BEGIN

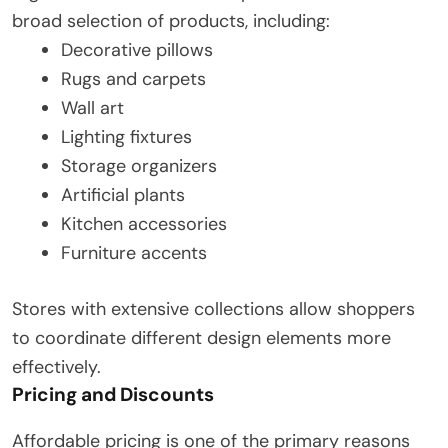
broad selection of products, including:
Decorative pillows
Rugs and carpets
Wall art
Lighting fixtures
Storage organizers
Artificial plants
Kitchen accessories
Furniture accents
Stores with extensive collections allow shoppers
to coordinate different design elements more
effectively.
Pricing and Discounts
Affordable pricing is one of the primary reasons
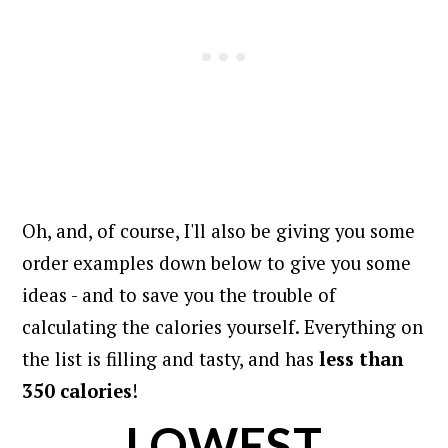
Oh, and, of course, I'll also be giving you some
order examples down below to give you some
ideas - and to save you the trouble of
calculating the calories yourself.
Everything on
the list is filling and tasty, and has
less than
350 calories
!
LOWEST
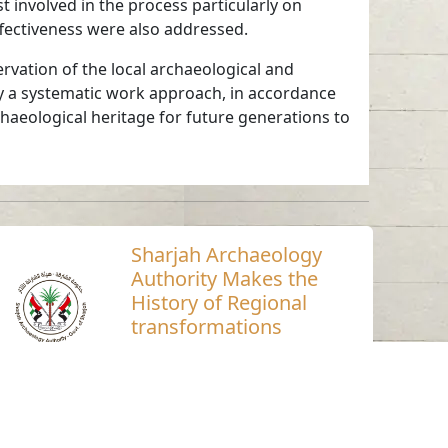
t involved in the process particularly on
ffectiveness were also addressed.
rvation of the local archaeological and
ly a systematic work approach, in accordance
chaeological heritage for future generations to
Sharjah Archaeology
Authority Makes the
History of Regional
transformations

END

## What the task requires
Write the records out again exactly; none of the pictures belong in the copy.

## Answer below
broad selection of products, including:
Decorative pillows
Rugs and carpets
Wall art
Lighting fixtures
Storage organizers
Artificial plants
Kitchen accessories
Furniture accents
Stores with extensive collections allow shoppers
to coordinate different design elements more
effectively.
Pricing and Discounts
Affordable pricing is one of the primary reasons
Oh, and, of course, I'll also be giving you some
order examples down below to give you some
ideas - and to save you the trouble of
calculating the calories yourself.
Everything on
the list is filling and tasty, and has
less than
350 calories
!
LOWEST
t involved in the process particularly on
ffectiveness were also addressed.
rvation of the local archaeological and
ly a systematic work approach, in accordance
chaeological heritage for future generations to
Sharjah Archaeology
Authority Makes the
History of Regional
transformations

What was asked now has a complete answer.